My concern is this: I'm on Social Security Disability and we will be living with my Dad. He's agreed to co-sponsor my husband because my income is well below the requirement. (If you become physically disabled early into your working life you're expected to live on less than $500 a month.) I lived with my Dad until I left in June 2012, and my US bank account (which I use regularly) still lists his address as my residence. 

I know they can be sticklers about establishing domicile, but its just not feasible in my condition for me to move back to the states without my husband just to prove I have a place for us to live. Will this be a problem, as far as income and 'domicile' are concerned? 

I hope all this makes sense. My mind is racing because I'm nervous, so I apologize if it all came out a bit confusing.


----------



## swisspinoy (Jun 3, 2012)

Sounds like you would be better off remaining in the UK. Why do you want to go to the US?


----------



## Bevdeforges (Nov 16, 2007)

If your father is acting as co-sponsor, can you stay with him for a few months (or more) on arrival? That's one approach (and one often used by those returning to the US with a foreign spouse).
Cheers,
Bev


----------



## grace0119 (Mar 10, 2013)

Thank you both for your replies. 

Bev, that's our plan. We'd be staying with my dad for the first 6 months or so until we get ourselves sorted out and can get our own place. There's even a full time job waiting for my husband when we get there thanks to a friend of the family. So, would that be sufficient to fulfil the domicile requirements? 
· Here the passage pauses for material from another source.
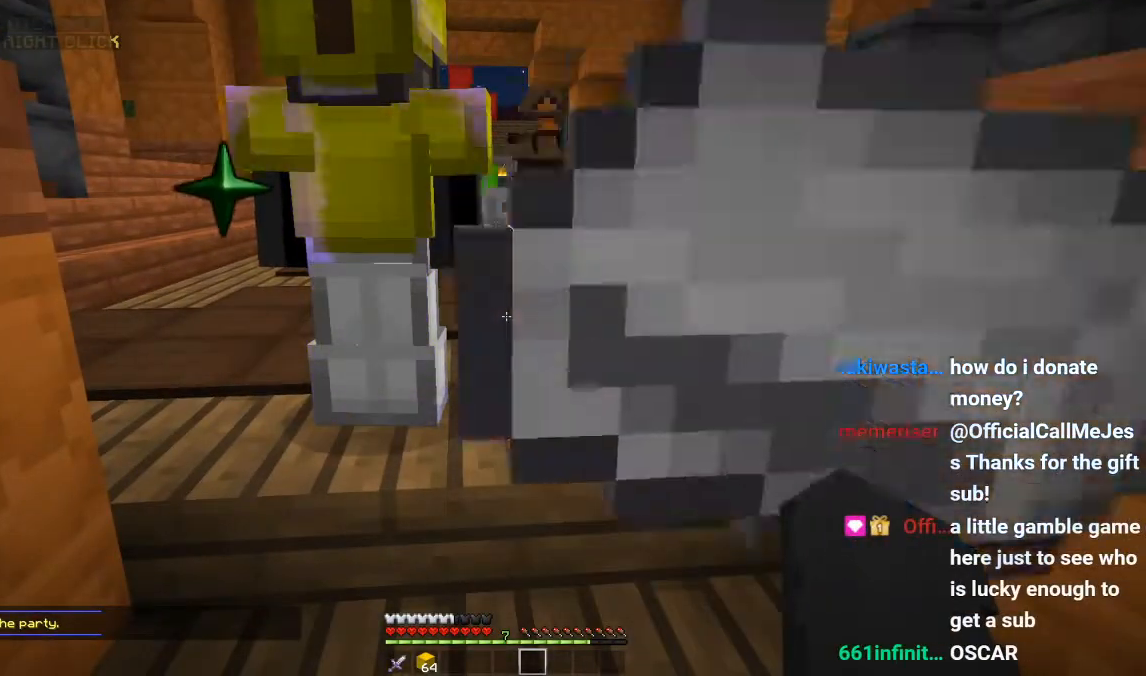
{"keys": [], "mouse": [], "events": []}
Swispinoy, we never intended on staying in the UK permanently, just until we had things in order for my husband to apply for a CR-1. 

Thanks again.


----------



## Bevdeforges (Nov 16, 2007)

Your father may need to confirm his willingness to have you stay with him, and it probably wouldn't hurt to be ready (if needed) to provide documentation of the job offer for your husband. But it ought to fly.
Cheers,
Bev


----------



## grace0119 (Mar 10, 2013)

That's great. Those shouldn't be any trouble. 

Thanks again.


----------